*Your assignment*
What lines of the data below hold the string "negative"? Copy each one.

*Records to use*
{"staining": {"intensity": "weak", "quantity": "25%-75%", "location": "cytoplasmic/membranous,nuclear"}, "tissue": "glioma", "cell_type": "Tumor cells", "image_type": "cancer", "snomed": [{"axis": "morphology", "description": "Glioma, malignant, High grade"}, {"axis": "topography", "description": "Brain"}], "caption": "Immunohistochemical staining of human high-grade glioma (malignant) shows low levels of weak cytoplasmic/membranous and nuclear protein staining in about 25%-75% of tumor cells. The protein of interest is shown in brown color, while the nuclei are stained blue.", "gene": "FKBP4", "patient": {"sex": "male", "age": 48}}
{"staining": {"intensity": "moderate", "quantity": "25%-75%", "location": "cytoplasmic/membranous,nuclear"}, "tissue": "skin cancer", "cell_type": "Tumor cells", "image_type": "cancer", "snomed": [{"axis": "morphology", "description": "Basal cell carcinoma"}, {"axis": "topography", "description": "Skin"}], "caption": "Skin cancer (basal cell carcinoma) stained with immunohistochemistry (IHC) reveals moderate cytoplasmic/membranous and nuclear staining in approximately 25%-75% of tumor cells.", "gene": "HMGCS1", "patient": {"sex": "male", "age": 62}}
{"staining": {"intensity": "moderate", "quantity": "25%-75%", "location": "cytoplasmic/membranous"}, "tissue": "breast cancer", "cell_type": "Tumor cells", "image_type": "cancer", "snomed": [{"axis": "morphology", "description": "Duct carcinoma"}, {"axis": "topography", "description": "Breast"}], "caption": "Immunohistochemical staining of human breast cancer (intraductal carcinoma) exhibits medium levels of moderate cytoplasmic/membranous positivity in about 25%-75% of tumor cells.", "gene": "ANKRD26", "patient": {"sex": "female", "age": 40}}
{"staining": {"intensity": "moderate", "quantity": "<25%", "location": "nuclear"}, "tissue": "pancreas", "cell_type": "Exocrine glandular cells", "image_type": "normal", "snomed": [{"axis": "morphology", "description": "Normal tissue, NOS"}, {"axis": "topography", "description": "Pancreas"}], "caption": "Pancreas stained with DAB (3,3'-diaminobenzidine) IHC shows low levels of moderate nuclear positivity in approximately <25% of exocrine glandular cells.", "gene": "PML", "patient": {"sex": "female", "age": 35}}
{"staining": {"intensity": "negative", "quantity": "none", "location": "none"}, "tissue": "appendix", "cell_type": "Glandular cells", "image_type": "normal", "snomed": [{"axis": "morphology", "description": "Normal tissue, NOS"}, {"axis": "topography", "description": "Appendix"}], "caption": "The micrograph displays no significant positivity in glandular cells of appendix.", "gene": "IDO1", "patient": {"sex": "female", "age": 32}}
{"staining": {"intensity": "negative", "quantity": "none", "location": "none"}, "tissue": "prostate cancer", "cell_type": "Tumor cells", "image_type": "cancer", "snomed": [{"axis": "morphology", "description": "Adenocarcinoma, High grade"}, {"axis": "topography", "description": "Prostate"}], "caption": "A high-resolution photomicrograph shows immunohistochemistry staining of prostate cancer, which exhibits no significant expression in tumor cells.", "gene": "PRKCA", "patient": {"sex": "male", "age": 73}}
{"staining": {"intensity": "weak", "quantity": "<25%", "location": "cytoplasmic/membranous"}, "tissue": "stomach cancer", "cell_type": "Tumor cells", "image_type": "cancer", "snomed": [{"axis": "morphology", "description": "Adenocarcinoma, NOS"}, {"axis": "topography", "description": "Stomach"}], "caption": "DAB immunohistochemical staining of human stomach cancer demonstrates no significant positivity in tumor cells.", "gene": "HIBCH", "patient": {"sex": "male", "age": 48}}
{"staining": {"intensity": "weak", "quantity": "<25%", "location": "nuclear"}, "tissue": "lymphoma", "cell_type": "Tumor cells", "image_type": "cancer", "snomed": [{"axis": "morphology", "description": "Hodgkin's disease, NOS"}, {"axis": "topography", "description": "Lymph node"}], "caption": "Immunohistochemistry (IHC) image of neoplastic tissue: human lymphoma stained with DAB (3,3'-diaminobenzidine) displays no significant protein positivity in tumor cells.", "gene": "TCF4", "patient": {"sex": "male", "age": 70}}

*Answer space*
{"staining": {"intensity": "negative", "quantity": "none", "location": "none"}, "tissue": "appendix", "cell_type": "Glandular cells", "image_type": "normal", "snomed": [{"axis": "morphology", "description": "Normal tissue, NOS"}, {"axis": "topography", "description": "Appendix"}], "caption": "The micrograph displays no significant positivity in glandular cells of appendix.", "gene": "IDO1", "patient": {"sex": "female", "age": 32}}
{"staining": {"intensity": "negative", "quantity": "none", "location": "none"}, "tissue": "prostate cancer", "cell_type": "Tumor cells", "image_type": "cancer", "snomed": [{"axis": "morphology", "description": "Adenocarcinoma, High grade"}, {"axis": "topography", "description": "Prostate"}], "caption": "A high-resolution photomicrograph shows immunohistochemistry staining of prostate cancer, which exhibits no significant expression in tumor cells.", "gene": "PRKCA", "patient": {"sex": "male", "age": 73}}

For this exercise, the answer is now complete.